> Exercise description: Show every line in the material below in which the string "нуля" appears.

--- START ---

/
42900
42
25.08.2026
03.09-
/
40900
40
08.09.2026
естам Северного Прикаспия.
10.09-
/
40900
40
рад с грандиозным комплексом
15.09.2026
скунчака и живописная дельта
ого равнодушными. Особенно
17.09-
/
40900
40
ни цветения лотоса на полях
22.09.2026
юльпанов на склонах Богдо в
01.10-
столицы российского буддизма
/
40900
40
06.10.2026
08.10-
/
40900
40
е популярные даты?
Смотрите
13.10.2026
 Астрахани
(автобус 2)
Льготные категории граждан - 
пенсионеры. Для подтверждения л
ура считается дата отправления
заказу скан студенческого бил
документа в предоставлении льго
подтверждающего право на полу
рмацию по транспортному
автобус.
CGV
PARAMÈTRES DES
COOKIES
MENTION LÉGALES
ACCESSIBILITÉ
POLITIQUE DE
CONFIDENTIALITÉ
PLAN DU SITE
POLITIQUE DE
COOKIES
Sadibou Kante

--- END ---
--- START ---

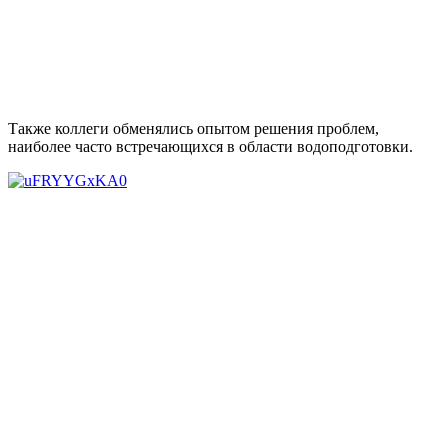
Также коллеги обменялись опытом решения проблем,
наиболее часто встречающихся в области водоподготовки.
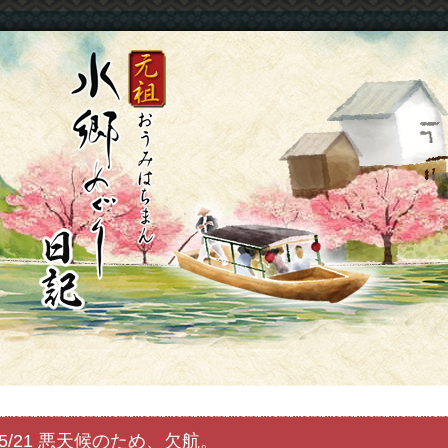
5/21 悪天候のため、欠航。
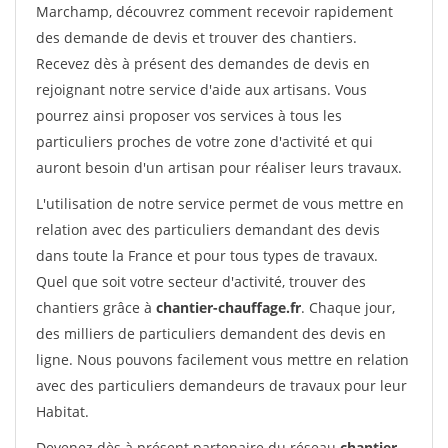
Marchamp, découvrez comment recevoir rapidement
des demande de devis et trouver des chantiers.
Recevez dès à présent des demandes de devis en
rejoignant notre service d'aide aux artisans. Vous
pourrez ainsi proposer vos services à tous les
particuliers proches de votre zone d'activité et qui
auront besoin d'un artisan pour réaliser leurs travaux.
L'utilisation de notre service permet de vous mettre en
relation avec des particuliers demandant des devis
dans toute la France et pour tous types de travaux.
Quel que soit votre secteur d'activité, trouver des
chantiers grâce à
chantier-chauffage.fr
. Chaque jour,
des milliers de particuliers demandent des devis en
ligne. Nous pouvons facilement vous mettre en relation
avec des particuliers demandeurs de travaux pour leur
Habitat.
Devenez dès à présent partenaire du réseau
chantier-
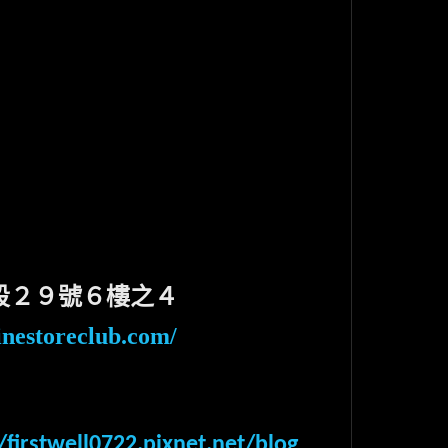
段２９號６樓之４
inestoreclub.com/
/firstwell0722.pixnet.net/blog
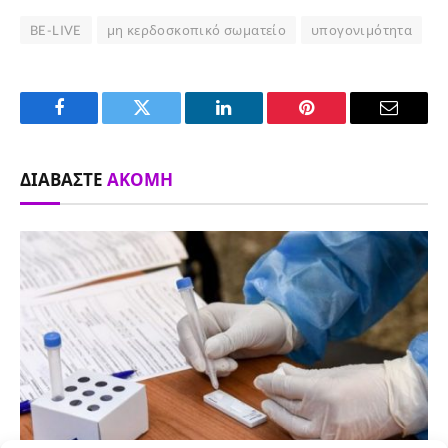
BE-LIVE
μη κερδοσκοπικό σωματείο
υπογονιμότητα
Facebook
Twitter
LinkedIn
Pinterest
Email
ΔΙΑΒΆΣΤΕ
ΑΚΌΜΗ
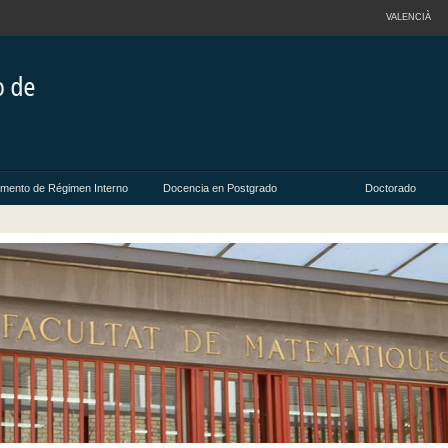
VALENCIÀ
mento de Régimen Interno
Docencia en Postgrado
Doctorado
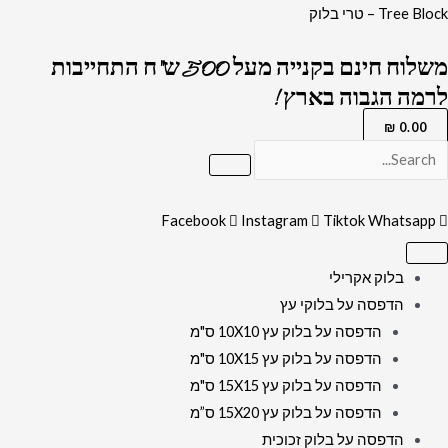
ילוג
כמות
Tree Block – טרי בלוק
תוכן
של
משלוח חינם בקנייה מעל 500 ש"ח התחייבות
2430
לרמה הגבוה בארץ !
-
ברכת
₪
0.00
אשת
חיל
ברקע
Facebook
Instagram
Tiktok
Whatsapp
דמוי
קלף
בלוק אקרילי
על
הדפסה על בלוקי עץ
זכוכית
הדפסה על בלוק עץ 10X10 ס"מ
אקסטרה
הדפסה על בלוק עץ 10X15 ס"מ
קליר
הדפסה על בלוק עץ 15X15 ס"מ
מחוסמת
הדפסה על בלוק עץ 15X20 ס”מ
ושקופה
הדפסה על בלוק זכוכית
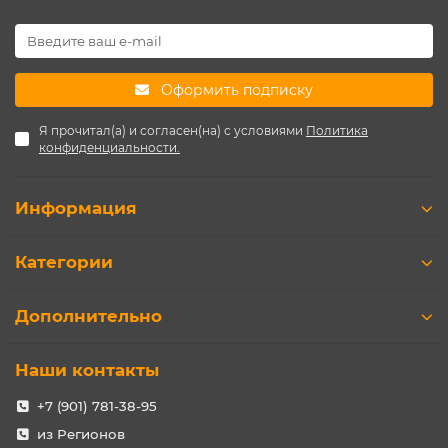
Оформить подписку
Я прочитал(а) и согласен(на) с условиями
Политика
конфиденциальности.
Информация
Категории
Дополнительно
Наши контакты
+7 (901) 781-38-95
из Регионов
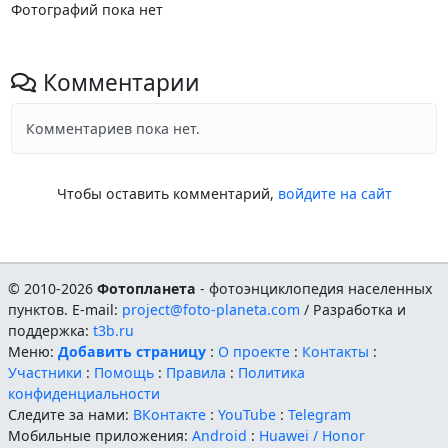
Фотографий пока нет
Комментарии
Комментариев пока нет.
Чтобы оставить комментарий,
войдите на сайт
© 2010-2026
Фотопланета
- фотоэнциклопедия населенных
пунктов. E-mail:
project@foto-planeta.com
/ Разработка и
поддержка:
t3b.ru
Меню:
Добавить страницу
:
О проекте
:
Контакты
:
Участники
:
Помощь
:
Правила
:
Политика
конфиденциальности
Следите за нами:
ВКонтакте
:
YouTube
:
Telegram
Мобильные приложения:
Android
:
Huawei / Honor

--- END ---
--- START ---

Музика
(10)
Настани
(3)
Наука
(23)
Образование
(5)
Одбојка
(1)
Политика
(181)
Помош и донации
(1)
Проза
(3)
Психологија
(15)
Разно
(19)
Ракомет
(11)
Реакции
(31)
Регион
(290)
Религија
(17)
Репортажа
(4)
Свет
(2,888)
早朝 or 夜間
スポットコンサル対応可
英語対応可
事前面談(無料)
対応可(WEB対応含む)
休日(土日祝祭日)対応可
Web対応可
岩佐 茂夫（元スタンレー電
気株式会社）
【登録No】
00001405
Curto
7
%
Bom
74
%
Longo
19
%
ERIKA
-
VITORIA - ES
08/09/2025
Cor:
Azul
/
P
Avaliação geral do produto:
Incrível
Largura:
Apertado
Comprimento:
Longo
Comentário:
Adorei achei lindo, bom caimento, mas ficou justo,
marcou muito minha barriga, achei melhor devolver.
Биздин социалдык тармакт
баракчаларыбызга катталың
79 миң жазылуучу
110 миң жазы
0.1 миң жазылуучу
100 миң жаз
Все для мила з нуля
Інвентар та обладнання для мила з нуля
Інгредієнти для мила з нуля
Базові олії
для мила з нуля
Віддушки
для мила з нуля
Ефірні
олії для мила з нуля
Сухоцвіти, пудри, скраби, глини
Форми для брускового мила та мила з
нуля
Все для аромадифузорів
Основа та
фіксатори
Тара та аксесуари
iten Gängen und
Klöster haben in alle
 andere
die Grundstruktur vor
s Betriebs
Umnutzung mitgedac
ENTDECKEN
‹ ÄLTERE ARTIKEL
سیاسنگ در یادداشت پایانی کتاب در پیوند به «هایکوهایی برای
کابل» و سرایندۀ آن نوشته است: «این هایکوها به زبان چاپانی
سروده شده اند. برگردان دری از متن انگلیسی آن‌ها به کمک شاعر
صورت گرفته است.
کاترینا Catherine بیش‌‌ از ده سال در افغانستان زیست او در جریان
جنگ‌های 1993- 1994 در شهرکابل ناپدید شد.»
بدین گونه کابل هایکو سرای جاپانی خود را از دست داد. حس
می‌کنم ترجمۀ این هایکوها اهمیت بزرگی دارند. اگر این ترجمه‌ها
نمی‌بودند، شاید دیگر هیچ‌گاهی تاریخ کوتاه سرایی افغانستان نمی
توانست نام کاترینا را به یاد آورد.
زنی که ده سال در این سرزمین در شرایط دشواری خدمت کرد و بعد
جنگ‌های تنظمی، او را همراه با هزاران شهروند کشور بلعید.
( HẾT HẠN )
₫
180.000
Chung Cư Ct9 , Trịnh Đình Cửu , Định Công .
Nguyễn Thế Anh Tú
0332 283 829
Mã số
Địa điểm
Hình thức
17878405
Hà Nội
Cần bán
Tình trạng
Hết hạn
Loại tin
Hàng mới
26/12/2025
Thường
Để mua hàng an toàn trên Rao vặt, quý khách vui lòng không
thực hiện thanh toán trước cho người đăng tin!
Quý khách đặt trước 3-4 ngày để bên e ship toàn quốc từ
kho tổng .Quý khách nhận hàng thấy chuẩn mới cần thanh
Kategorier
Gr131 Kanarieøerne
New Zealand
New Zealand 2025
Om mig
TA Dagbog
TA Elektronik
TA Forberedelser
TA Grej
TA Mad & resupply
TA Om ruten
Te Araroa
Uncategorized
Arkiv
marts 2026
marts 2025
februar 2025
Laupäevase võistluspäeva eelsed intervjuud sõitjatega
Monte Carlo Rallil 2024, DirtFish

--- END ---

> Response:
Все для мила з нуля
Інвентар та обладнання для мила з нуля
Інгредієнти для мила з нуля
для мила з нуля
для мила з нуля
олії для мила з нуля
нуля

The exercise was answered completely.